Non farà in tempo a sbarcare la settimana prossima sugli scaffali dei supermercati, che per l’etichetta trasparente sulle confezioni di pasta sarà già cominciato il conto alla rovescia della sua stessa fine. Per questa estate, infatti, è attesa l’entrata in vigore del regolamento comunitario che stabilirà che l’indicazione di provenienza della materia prima di un prodotto non è un’informazione obbligatoria, bensì facoltativa. La normativa Ue varrà per tutti i settori alimentari, non solo dunque per il grano utilizzato per la pasta, e riguarderà quella che viene considerata di caso in caso la «materia prima principale» alla base di un prodotto. In sostanza, i produttori potranno decidere di indicare sull’etichetta se l’ingrediente primario viene da un paese diverso da quello del prodotti finito, oppure no.

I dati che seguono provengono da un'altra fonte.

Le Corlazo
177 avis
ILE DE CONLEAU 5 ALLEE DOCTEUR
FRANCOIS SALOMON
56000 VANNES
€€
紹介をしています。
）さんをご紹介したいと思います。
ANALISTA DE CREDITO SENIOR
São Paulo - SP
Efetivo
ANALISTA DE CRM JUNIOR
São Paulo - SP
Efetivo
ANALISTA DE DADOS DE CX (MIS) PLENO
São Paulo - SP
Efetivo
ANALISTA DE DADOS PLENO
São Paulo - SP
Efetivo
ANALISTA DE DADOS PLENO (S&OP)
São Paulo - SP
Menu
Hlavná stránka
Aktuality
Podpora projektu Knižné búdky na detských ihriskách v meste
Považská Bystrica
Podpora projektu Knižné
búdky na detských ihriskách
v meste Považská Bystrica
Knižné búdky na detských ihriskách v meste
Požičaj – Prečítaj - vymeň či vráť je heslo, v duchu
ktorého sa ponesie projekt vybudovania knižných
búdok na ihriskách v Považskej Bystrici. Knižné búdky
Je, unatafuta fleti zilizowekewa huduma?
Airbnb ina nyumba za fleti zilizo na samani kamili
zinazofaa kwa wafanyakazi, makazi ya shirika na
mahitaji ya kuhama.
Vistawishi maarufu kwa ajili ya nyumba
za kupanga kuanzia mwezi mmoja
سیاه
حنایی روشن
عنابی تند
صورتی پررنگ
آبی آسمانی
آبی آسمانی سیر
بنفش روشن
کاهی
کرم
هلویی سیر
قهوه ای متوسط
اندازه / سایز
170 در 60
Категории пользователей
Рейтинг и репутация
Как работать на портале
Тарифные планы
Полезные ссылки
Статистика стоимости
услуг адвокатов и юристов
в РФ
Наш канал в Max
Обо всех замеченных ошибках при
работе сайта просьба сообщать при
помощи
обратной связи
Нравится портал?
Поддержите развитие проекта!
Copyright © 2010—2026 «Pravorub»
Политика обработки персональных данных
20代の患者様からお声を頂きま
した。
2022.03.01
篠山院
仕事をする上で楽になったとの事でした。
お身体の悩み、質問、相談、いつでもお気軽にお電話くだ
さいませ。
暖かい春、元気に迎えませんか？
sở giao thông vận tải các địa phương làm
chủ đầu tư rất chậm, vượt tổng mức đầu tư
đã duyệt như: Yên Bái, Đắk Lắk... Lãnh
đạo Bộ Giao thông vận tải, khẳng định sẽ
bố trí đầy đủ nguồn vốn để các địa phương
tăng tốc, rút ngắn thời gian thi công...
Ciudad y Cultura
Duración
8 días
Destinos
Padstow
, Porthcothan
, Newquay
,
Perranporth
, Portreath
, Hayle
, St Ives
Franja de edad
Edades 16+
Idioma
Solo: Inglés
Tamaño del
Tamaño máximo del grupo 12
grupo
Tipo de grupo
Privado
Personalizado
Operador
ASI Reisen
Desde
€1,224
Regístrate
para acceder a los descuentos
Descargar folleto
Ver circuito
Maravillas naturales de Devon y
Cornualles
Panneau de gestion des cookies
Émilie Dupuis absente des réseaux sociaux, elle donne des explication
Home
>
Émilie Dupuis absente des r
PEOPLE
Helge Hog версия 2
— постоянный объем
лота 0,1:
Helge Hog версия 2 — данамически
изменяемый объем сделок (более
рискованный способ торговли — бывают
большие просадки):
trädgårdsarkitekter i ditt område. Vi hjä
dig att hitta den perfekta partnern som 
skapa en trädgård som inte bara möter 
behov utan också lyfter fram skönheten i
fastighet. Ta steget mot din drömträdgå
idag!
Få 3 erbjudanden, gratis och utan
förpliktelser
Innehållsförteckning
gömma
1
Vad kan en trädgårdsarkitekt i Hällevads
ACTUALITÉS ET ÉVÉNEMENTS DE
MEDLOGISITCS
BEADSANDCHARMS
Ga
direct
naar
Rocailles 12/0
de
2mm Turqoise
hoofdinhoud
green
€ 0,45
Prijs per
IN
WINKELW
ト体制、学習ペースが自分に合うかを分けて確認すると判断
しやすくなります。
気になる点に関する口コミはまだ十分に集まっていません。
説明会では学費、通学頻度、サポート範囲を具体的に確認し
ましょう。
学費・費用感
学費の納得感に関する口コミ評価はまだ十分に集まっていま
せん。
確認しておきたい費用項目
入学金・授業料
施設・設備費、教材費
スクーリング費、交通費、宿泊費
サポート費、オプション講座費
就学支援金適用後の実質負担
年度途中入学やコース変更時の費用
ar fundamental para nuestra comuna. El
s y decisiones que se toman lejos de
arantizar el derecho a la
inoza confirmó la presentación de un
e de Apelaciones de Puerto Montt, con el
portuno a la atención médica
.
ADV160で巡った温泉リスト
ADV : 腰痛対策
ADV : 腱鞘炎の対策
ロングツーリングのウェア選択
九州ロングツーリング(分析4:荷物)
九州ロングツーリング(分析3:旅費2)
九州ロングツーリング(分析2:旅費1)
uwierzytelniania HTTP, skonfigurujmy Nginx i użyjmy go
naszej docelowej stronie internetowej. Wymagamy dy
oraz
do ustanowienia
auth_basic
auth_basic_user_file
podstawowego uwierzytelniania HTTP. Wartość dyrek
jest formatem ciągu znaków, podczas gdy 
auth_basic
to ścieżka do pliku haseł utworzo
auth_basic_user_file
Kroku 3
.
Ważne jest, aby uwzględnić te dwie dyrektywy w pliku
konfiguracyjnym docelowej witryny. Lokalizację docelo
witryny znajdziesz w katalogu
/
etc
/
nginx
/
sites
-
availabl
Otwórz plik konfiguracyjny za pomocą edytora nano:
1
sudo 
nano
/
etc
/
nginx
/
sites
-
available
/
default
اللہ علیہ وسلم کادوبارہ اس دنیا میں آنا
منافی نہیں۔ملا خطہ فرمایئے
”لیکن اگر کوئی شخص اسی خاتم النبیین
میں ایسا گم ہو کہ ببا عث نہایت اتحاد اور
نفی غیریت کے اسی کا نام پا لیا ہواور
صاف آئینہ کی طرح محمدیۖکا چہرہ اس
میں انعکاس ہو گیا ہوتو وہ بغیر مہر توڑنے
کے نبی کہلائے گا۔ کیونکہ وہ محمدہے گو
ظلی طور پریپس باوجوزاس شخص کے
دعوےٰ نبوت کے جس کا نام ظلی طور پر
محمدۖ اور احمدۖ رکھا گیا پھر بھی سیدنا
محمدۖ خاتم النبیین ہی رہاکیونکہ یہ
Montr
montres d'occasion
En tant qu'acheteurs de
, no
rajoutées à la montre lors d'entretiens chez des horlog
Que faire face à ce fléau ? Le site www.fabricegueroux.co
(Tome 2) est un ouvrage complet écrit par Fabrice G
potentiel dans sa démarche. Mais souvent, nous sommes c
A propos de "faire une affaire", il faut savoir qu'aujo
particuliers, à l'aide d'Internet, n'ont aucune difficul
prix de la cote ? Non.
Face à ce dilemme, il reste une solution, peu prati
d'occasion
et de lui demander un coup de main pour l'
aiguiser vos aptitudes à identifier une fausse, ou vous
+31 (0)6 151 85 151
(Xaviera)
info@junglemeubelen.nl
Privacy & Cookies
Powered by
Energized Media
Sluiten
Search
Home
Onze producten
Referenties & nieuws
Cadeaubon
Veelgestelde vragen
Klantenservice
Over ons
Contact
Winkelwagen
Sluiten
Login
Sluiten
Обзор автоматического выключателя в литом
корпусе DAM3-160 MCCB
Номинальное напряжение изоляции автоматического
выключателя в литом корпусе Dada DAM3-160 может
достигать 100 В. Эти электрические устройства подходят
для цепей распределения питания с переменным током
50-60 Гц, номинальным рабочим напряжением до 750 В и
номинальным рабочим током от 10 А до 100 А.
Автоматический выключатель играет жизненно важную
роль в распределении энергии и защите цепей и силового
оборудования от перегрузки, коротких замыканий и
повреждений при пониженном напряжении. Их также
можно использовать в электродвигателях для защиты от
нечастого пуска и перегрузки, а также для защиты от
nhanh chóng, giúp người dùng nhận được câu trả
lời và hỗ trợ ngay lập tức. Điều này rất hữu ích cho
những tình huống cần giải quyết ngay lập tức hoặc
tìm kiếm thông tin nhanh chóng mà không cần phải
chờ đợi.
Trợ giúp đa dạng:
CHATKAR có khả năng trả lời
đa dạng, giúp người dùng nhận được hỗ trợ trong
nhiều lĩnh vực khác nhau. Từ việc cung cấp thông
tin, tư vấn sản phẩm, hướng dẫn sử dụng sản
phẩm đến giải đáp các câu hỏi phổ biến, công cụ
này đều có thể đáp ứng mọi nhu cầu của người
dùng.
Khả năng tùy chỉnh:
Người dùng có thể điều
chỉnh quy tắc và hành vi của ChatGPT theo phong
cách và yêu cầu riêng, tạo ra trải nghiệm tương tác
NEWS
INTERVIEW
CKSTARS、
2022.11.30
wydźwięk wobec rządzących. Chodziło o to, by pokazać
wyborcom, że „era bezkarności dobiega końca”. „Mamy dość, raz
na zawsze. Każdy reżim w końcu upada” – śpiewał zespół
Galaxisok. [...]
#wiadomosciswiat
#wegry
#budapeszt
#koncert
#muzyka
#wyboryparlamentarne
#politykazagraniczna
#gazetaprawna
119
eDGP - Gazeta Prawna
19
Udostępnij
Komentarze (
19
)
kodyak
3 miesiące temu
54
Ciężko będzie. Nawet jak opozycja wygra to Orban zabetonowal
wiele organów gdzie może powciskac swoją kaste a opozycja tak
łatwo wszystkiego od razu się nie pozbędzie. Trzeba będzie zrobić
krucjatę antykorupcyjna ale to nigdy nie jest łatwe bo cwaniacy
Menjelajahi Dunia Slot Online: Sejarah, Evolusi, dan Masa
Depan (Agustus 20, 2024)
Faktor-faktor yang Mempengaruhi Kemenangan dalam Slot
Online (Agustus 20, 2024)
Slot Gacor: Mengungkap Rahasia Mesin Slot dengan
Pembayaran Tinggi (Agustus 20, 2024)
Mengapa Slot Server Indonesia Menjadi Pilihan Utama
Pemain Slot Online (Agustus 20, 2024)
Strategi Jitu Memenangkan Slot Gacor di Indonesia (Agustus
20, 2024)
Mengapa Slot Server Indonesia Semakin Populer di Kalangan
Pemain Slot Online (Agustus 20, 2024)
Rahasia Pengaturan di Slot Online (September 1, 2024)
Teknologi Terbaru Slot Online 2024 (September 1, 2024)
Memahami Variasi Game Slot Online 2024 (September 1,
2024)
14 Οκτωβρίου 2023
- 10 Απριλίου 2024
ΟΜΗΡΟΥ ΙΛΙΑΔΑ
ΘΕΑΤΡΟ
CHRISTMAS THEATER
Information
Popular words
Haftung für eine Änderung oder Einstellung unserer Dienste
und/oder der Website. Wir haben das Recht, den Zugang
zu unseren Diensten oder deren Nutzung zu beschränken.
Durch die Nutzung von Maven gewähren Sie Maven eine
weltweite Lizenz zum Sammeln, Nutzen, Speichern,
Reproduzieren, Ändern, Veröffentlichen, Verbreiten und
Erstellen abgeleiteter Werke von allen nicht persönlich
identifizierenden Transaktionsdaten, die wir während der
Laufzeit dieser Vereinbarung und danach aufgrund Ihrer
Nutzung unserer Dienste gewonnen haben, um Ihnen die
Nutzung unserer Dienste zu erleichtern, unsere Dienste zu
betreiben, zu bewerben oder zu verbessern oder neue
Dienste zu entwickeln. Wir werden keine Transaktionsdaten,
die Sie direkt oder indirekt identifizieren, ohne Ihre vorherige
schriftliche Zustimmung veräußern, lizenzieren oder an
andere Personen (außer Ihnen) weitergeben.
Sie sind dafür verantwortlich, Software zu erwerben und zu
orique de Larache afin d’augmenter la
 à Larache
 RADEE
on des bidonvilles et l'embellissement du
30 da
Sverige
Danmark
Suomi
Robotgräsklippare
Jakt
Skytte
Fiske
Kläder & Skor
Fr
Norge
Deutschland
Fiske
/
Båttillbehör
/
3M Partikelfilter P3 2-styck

Ora, poiché la legislazione Ue vince su quella nazionale, per le etichette della pasta fra cinque o sei mesi sarà tutto da rifare. Le consultazioni a livello europeo degli attori potenzialmente coinvolti dalla riforma sono terminate il primo di febbraio scorso. Da quel momento, ci sono tre mesi di tempo per scrivere la nuova normativa, che dunque dovrà vedere la luce entro il primo di maggio.
Per non venir meno al patto di fiducia con i consumatori, i pastai che aderiscono all’Aidepi si dicono pronti in ogni caso a mantenere l’indicazione di provenienza del grano anche dopo l’entrata in vigore dei nuovi regolamenti europei. Ma il tasso di polemica verso il decreto sostenuto dalla Coldiretti e impugnato (senza successo) davanti al Tar resta elevato: «Siamo convinti che non è indicando la provenienza del grano che si dichiara la qualità o la sicurezza di un prodotto», ha ricordato ieri a Milano il presidente dei Pastai Aidepi, Riccardo Felicetti. Oggi, conferma, il grano duro utilizzato per produrre la pasta italiana viene dall’estero «in una percentuale variabile tra il 25 e il 35%, a seconda della stagione e della resa produttiva dei raccolti. Un conto però è il Paese di provenienza della materia prima, e un altro è quello della sua trasformazione: e il 99% di tutta la semola che utilizziamo viene macinata comunque in Italia».
Dall’etichetta sull’origine del grano, che comunque farà la sua comparsa a partire dalla prossima settimana sui pacchi di pasta prodotti in Italia, i produttori almeno non si aspettano contraccolpi sui mercati di sbocco internazionali: «Per i nostri clienti all’estero – spiega Felicetti – non ha alcuna importanza che anche il grano sia italiano per considerare una pasta come made in Italy, basta che lo sia la manifattura. Piuttosto, ci chiedono di essere competitivi sul prezzo rispetto a quei produttori che italiani non sono».